ECLI:NL:CRVB:2017:3079

Centrale Raad van Beroep

Datum uitspraak
8 september 2017
Publicatiedatum
8 september 2017
Zaaknummer
12/2981 WIA
Instantie
Centrale Raad van Beroep
Type
Uitspraak
Rechtsgebied
Bestuursrecht; Socialezekerheidsrecht
Procedures
  • Hoger beroep
Vindplaatsen
  • Rechtspraak.nl
AI samenvatting door LexboostAutomatisch gegenereerd

Hoger beroep niet-ontvankelijk verklaard na tegemoetkoming in bezwaar door Uwv

In deze zaak heeft de Centrale Raad van Beroep op 8 september 2017 uitspraak gedaan in het hoger beroep van appellante tegen een eerdere uitspraak van de rechtbank 's-Gravenhage. De zaak betreft een geschil over de WIA (Wet werk en inkomen naar arbeidsvermogen) en de besluitvorming van het Uitvoeringsinstituut werknemersverzekeringen (Uwv). De Raad had eerder op 3 maart 2017 een tussenuitspraak gedaan, waarna het Uwv op 19 april 2017 een nieuw besluit heeft genomen dat geheel tegemoetkwam aan het bezwaar van appellante tegen een eerder besluit van 8 juli 2011.

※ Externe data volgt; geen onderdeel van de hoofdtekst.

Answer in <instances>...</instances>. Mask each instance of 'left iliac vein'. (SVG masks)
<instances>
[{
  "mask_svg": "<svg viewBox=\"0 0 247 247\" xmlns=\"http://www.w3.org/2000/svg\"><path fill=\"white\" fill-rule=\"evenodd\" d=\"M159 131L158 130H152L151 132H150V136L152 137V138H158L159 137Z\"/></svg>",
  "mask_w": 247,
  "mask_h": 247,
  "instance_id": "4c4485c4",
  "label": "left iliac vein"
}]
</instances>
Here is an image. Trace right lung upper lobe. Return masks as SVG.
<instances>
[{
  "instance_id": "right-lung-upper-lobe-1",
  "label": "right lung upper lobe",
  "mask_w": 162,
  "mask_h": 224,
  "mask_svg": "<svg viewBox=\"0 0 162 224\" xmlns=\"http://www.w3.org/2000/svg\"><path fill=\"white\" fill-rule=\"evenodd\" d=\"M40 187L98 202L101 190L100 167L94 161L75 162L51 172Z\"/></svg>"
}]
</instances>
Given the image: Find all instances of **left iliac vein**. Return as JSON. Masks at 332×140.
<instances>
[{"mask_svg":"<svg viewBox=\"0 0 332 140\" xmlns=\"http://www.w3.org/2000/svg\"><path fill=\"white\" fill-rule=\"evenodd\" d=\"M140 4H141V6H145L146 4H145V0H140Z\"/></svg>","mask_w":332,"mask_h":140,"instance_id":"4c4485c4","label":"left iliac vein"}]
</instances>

Appellante heeft aangegeven geen op- of aanmerkingen te hebben over het nieuwe besluit van het Uwv en heeft verzocht om vergoeding van de proceskosten. De Raad overweegt dat, aangezien het nieuwe besluit volledig tegemoetkomt aan de bezwaren van appellante, er geen belang meer is bij een beoordeling van de aangevallen uitspraak. Hierdoor wordt het hoger beroep niet-ontvankelijk verklaard.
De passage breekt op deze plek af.